Было бы всё действительно хорошо, но – ключ! Где взять ключ? Трое мужчин и собака стояли у дверей квартиры профессора, и каждый в меру личного замешательства испытывал часть общей затруднительности.

– Да, сосед, промашку ты дал с ключом. Так ведь и не нашёл того, что обычно выпадает на спуске?

– Дал, дал. Ключик-то уплыл. Был, да сплыл. Нет. Погодите. Он же в чемодане должен быть. А? Мил человек, мы же его, родимого в чемодане видели, вернее, на кукле, сидящей в нём, но достать не могли. А ну-ка, давайте откроем действительно дорогого, весьма дорогого, да поглядим. – Профессор и знать не знал, что куклы ещё в свежей нашей памяти стали мусором, столь же свежим, обогатившим кучу их дальних родственников по линии полимеров, там, в углу спуска набережной подле Благовещенского моста.

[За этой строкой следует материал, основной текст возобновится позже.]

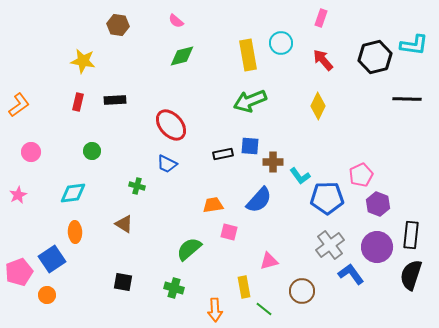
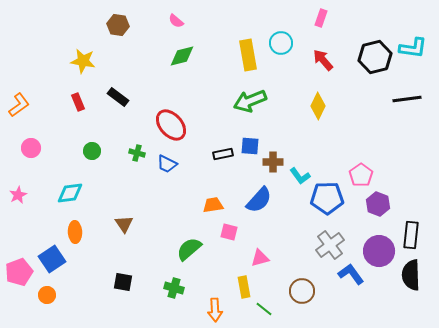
cyan L-shape at (414, 45): moved 1 px left, 3 px down
black line at (407, 99): rotated 8 degrees counterclockwise
black rectangle at (115, 100): moved 3 px right, 3 px up; rotated 40 degrees clockwise
red rectangle at (78, 102): rotated 36 degrees counterclockwise
pink circle at (31, 152): moved 4 px up
pink pentagon at (361, 175): rotated 10 degrees counterclockwise
green cross at (137, 186): moved 33 px up
cyan diamond at (73, 193): moved 3 px left
brown triangle at (124, 224): rotated 24 degrees clockwise
purple circle at (377, 247): moved 2 px right, 4 px down
pink triangle at (269, 261): moved 9 px left, 3 px up
black semicircle at (411, 275): rotated 20 degrees counterclockwise
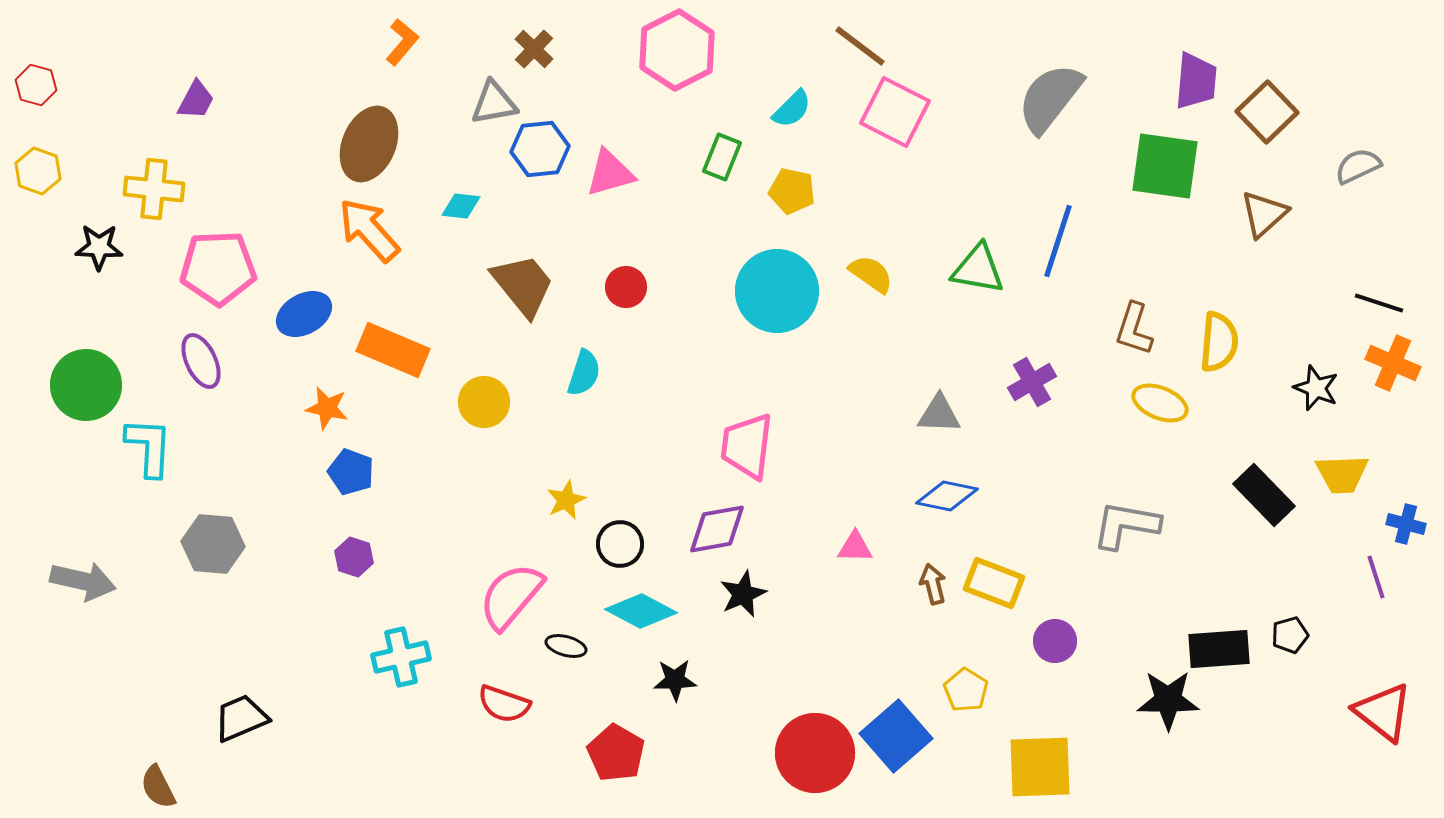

– А я пока собачку отведу, – сказал сосед, открывая дверь в коммунальную квартиру, – только в чемодане кукол никаких не было, Егорыч. Не было. Ты уже чего-то начал уставать. Галлюцинации у тебя появились, – и он проворно скрылся за дверью вместе с породистым пуделем дымчатого окраса.

Босикомшин опустил чемодан на пол, но помедлил с дальнейшими действиями. Не стал и приседать, чтобы половинки его открыть, а взял, да свободною рукой подёргал за ручку дверь профессорской квартиры. Та подалась и открылась.

– Что, нашли ключ? Ну, поздравляю, – сказал сосед, возвратясь, – а говорил, на кукле.

– Дверь и так была открыта, – сказал профессор со скрипуче-шепчущей озабоченностью в тоне.

– Ну, дела. Хе-хе. Сосед, ты ж сам забыл её запереть. И ещё, наверное, с утра.

– Забыл.

– Смотри, – командирский взгляд устремился в замочное устройство на внутренней плоскости двери, – у тебя вообще замок заблокирован изнутри. Защёлка-то на собачку застопорена. Оф-оф-оф. Хорошо, жена твоя не видела такого безобразия. А если бы пришла раньше тебя? Ух, она бы тебе задала. Я её знаю. Уйти, а дверь даже на защёлку не захлопнуть. И, если бы не мы с твоим приятелем, если бы не уговорили тебя прийти домой, то беды не миновать.